Record extracts
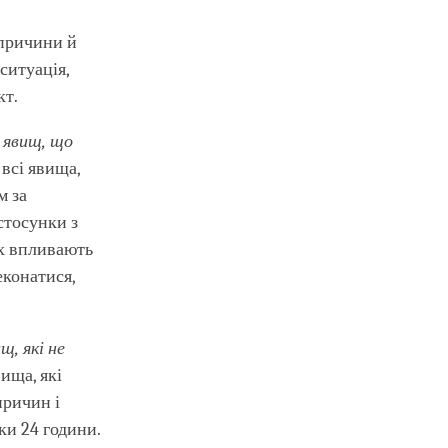
причини й
ситуація,
кт.
 явищ, що
а всі явища,
м за
стосунки з
іх впливають
еконатися,
щ, які не
вища, які
причин і
ьки 24 години.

Problem description
Give back every record precisely as it stands, without the images.

Your response
причини й
ситуація,
кт.
 явищ, що
а всі явища,
м за
стосунки з
іх впливають
еконатися,
щ, які не
вища, які
причин і
ьки 24 години.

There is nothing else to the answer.